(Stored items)
★ ★ ★ ★ ★
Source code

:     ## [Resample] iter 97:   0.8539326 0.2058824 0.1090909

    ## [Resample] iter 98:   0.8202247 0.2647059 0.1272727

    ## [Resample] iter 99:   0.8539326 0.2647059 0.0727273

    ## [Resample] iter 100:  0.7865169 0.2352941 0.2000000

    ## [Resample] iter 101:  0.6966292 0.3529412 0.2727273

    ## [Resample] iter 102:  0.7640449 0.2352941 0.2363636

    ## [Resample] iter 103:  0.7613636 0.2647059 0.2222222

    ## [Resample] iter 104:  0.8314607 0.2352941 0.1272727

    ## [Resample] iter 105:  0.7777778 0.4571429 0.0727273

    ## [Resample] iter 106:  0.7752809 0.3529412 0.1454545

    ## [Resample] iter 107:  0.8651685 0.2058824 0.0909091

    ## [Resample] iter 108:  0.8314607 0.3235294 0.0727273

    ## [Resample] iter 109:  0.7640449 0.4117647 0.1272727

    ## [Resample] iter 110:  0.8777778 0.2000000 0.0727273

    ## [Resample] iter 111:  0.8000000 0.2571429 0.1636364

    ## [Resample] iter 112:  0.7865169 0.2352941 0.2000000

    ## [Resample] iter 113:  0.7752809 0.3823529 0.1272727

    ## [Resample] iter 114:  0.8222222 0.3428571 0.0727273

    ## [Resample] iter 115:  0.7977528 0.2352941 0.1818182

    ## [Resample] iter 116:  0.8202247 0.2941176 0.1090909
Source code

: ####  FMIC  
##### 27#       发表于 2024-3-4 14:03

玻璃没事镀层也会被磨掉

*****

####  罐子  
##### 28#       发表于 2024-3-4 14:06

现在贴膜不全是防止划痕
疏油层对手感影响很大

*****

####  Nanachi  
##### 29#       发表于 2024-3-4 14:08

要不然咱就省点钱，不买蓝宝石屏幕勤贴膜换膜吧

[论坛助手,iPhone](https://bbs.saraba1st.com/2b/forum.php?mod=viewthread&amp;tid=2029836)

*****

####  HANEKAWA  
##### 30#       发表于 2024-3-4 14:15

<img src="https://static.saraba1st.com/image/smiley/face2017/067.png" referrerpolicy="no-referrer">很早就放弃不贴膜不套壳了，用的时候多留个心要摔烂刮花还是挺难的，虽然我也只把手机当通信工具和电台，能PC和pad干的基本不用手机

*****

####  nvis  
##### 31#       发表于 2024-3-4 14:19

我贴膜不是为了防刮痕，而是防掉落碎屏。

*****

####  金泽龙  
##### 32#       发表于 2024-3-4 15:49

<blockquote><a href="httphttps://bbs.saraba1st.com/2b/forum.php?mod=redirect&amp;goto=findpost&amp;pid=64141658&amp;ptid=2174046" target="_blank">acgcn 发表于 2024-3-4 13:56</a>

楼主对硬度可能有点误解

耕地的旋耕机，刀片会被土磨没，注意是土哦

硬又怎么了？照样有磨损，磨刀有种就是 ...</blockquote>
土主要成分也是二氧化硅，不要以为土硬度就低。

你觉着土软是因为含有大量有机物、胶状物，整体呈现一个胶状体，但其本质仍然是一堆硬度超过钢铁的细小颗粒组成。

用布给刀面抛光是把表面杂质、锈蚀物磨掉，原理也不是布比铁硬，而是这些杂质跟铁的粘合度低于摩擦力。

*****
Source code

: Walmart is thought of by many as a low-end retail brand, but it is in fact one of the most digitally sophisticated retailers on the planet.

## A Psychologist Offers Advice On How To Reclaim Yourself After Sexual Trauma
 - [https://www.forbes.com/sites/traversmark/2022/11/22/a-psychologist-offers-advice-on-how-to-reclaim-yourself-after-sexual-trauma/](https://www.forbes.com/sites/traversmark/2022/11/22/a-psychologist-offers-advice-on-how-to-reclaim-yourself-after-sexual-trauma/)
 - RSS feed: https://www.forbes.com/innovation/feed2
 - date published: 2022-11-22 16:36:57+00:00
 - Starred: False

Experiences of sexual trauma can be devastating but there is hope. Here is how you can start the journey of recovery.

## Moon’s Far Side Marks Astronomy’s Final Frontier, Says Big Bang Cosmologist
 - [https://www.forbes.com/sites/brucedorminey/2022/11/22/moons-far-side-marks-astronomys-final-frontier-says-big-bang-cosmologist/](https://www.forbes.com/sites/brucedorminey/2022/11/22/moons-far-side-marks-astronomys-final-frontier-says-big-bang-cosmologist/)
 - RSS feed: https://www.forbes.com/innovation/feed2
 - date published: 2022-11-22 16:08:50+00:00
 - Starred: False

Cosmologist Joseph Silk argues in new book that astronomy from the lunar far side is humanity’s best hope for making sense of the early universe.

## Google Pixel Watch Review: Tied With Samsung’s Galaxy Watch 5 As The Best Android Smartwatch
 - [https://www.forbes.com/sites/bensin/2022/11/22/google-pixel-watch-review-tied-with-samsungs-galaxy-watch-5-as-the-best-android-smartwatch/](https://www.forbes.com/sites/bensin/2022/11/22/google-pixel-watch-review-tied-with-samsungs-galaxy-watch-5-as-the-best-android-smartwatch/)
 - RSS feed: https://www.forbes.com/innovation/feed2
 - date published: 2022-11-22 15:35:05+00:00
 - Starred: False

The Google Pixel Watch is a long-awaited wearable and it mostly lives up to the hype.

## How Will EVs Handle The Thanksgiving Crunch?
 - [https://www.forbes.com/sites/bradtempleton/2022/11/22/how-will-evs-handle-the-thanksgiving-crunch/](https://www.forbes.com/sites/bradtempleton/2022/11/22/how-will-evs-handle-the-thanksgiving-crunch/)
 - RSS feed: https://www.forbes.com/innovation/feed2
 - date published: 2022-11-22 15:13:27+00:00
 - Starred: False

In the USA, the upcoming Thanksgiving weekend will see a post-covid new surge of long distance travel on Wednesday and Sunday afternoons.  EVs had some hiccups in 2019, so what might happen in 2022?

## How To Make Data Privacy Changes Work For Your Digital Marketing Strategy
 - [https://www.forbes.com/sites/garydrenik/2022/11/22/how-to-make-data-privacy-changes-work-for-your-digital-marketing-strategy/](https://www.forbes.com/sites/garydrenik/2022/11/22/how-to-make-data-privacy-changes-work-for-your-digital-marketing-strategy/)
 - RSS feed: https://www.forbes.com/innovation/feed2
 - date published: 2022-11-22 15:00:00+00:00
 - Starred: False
★ ★ ★ ★ ★
• Exercise goal:
All of the lines above must be returned exactly as they stand.

• Reply:
Source code

:     ## [Resample] iter 97:   0.8539326 0.2058824 0.1090909

    ## [Resample] iter 98:   0.8202247 0.2647059 0.1272727

    ## [Resample] iter 99:   0.8539326 0.2647059 0.0727273

    ## [Resample] iter 100:  0.7865169 0.2352941 0.2000000

    ## [Resample] iter 101:  0.6966292 0.3529412 0.2727273

    ## [Resample] iter 102:  0.7640449 0.2352941 0.2363636

    ## [Resample] iter 103:  0.7613636 0.2647059 0.2222222

    ## [Resample] iter 104:  0.8314607 0.2352941 0.1272727

    ## [Resample] iter 105:  0.7777778 0.4571429 0.0727273

    ## [Resample] iter 106:  0.7752809 0.3529412 0.1454545

    ## [Resample] iter 107:  0.8651685 0.2058824 0.0909091

    ## [Resample] iter 108:  0.8314607 0.3235294 0.0727273

    ## [Resample] iter 109:  0.7640449 0.4117647 0.1272727

    ## [Resample] iter 110:  0.8777778 0.2000000 0.0727273

    ## [Resample] iter 111:  0.8000000 0.2571429 0.1636364

    ## [Resample] iter 112:  0.7865169 0.2352941 0.2000000

    ## [Resample] iter 113:  0.7752809 0.3823529 0.1272727

    ## [Resample] iter 114:  0.8222222 0.3428571 0.0727273

    ## [Resample] iter 115:  0.7977528 0.2352941 0.1818182

    ## [Resample] iter 116:  0.8202247 0.2941176 0.1090909
Source code

: ####  FMIC  
##### 27#       发表于 2024-3-4 14:03

玻璃没事镀层也会被磨掉

*****

####  罐子  
##### 28#       发表于 2024-3-4 14:06

现在贴膜不全是防止划痕
疏油层对手感影响很大

*****

####  Nanachi  
##### 29#       发表于 2024-3-4 14:08

要不然咱就省点钱，不买蓝宝石屏幕勤贴膜换膜吧

[论坛助手,iPhone](https://bbs.saraba1st.com/2b/forum.php?mod=viewthread&amp;tid=2029836)

*****

####  HANEKAWA  
##### 30#       发表于 2024-3-4 14:15

<img src="https://static.saraba1st.com/image/smiley/face2017/067.png" referrerpolicy="no-referrer">很早就放弃不贴膜不套壳了，用的时候多留个心要摔烂刮花还是挺难的，虽然我也只把手机当通信工具和电台，能PC和pad干的基本不用手机

*****

####  nvis  
##### 31#       发表于 2024-3-4 14:19

我贴膜不是为了防刮痕，而是防掉落碎屏。

*****

####  金泽龙  
##### 32#       发表于 2024-3-4 15:49

<blockquote><a href="httphttps://bbs.saraba1st.com/2b/forum.php?mod=redirect&amp;goto=findpost&amp;pid=64141658&amp;ptid=2174046" target="_blank">acgcn 发表于 2024-3-4 13:56</a>

楼主对硬度可能有点误解

耕地的旋耕机，刀片会被土磨没，注意是土哦

硬又怎么了？照样有磨损，磨刀有种就是 ...</blockquote>
土主要成分也是二氧化硅，不要以为土硬度就低。

你觉着土软是因为含有大量有机物、胶状物，整体呈现一个胶状体，但其本质仍然是一堆硬度超过钢铁的细小颗粒组成。

用布给刀面抛光是把表面杂质、锈蚀物磨掉，原理也不是布比铁硬，而是这些杂质跟铁的粘合度低于摩擦力。

*****
Source code

: Walmart is thought of by many as a low-end retail brand, but it is in fact one of the most digitally sophisticated retailers on the planet.

## A Psychologist Offers Advice On How To Reclaim Yourself After Sexual Trauma
 - [https://www.forbes.com/sites/traversmark/2022/11/22/a-psychologist-offers-advice-on-how-to-reclaim-yourself-after-sexual-trauma/](https://www.forbes.com/sites/traversmark/2022/11/22/a-psychologist-offers-advice-on-how-to-reclaim-yourself-after-sexual-trauma/)
 - RSS feed: https://www.forbes.com/innovation/feed2
 - date published: 2022-11-22 16:36:57+00:00
 - Starred: False

Experiences of sexual trauma can be devastating but there is hope. Here is how you can start the journey of recovery.

## Moon’s Far Side Marks Astronomy’s Final Frontier, Says Big Bang Cosmologist
 - [https://www.forbes.com/sites/brucedorminey/2022/11/22/moons-far-side-marks-astronomys-final-frontier-says-big-bang-cosmologist/](https://www.forbes.com/sites/brucedorminey/2022/11/22/moons-far-side-marks-astronomys-final-frontier-says-big-bang-cosmologist/)
 - RSS feed: https://www.forbes.com/innovation/feed2
 - date published: 2022-11-22 16:08:50+00:00
 - Starred: False

Cosmologist Joseph Silk argues in new book that astronomy from the lunar far side is humanity’s best hope for making sense of the early universe.

## Google Pixel Watch Review: Tied With Samsung’s Galaxy Watch 5 As The Best Android Smartwatch
 - [https://www.forbes.com/sites/bensin/2022/11/22/google-pixel-watch-review-tied-with-samsungs-galaxy-watch-5-as-the-best-android-smartwatch/](https://www.forbes.com/sites/bensin/2022/11/22/google-pixel-watch-review-tied-with-samsungs-galaxy-watch-5-as-the-best-android-smartwatch/)
 - RSS feed: https://www.forbes.com/innovation/feed2
 - date published: 2022-11-22 15:35:05+00:00
 - Starred: False

The Google Pixel Watch is a long-awaited wearable and it mostly lives up to the hype.

## How Will EVs Handle The Thanksgiving Crunch?
 - [https://www.forbes.com/sites/bradtempleton/2022/11/22/how-will-evs-handle-the-thanksgiving-crunch/](https://www.forbes.com/sites/bradtempleton/2022/11/22/how-will-evs-handle-the-thanksgiving-crunch/)
 - RSS feed: https://www.forbes.com/innovation/feed2
 - date published: 2022-11-22 15:13:27+00:00
 - Starred: False

In the USA, the upcoming Thanksgiving weekend will see a post-covid new surge of long distance travel on Wednesday and Sunday afternoons.  EVs had some hiccups in 2019, so what might happen in 2022?

## How To Make Data Privacy Changes Work For Your Digital Marketing Strategy
 - [https://www.forbes.com/sites/garydrenik/2022/11/22/how-to-make-data-privacy-changes-work-for-your-digital-marketing-strategy/](https://www.forbes.com/sites/garydrenik/2022/11/22/how-to-make-data-privacy-changes-work-for-your-digital-marketing-strategy/)
 - RSS feed: https://www.forbes.com/innovation/feed2
 - date published: 2022-11-22 15:00:00+00:00
 - Starred: False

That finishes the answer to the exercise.